▸ **Fragmento para leer**

Chicos, como ya os habréis dado cuenta, dentro de
la historia de cómo conocí a vuestro tío habitan otras muchas historias. La de
hoy habla de un puñado de canciones desafinadas, de unas botas llenas de agua
de lluvia y de cómo vuestro tío Nino y yo oímos nuestras respectivas voces por
primera vez.
Ya os he contado que vuestro tío Nino y yo
intercambiamos números de teléfono apenas unos días después de conocernos en
aquel foro cavernícola, pero cada uno de nosotros sentía el suficiente apego
hacia su dignidad como para no ser el primero en marcar el del otro. Así que,
durante el primer mes de nuestra no-relación, nos limitamos al Messenger (qué
tiempos aquellos…), a los SMS (qué tiempos aquellos…) y a los correos
electrónicos (qué tiempos aquellos… ¡y estos! Porque dicen los sabios que todo
pasa, nada permanece… ¡excepto el e-mail!).
El problema es que uno
no sabe lo que tiene hasta que lo pierde, y está claro que esa gran verdad
debió de formularla alguien a quien se le colgó Internet durante más de
veinticuatro horas seguidas, porque exactamente eso fue lo que le pasó a
vuestro tío Nino en abril de 2007: se quedó sin conexión durante casi una
semana. Y fue entonces cuando mi presunta dignidad saltó por la ventana y
decidió que la nostalgia y las ganas de hablar con él eran mucho más fuertes.

▸ **Material proporcionado**
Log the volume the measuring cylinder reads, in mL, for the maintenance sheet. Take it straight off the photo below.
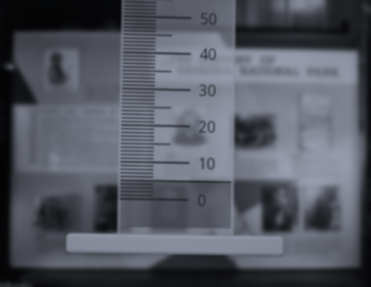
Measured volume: 5 mL
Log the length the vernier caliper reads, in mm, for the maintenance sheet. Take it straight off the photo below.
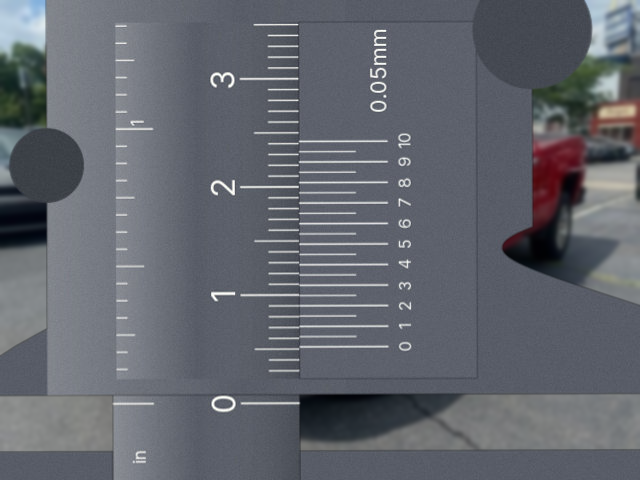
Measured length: 5.2 mm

▸ **Tarea propuesta**
Contesta a partir del fragmento:
1. ¿Cuánto tiempo después de conocerse en el foro intercambiaron los números de teléfono?
2. ¿Por qué tres medios se comunicaron durante el primer mes?
3. ¿En qué mes y año se quedó el tío Nino sin conexión?

▸ **Espacio de respuesta**
1. Apenas unos días después.
2. Por Messenger, SMS y correos electrónicos.
3. En abril de 2007.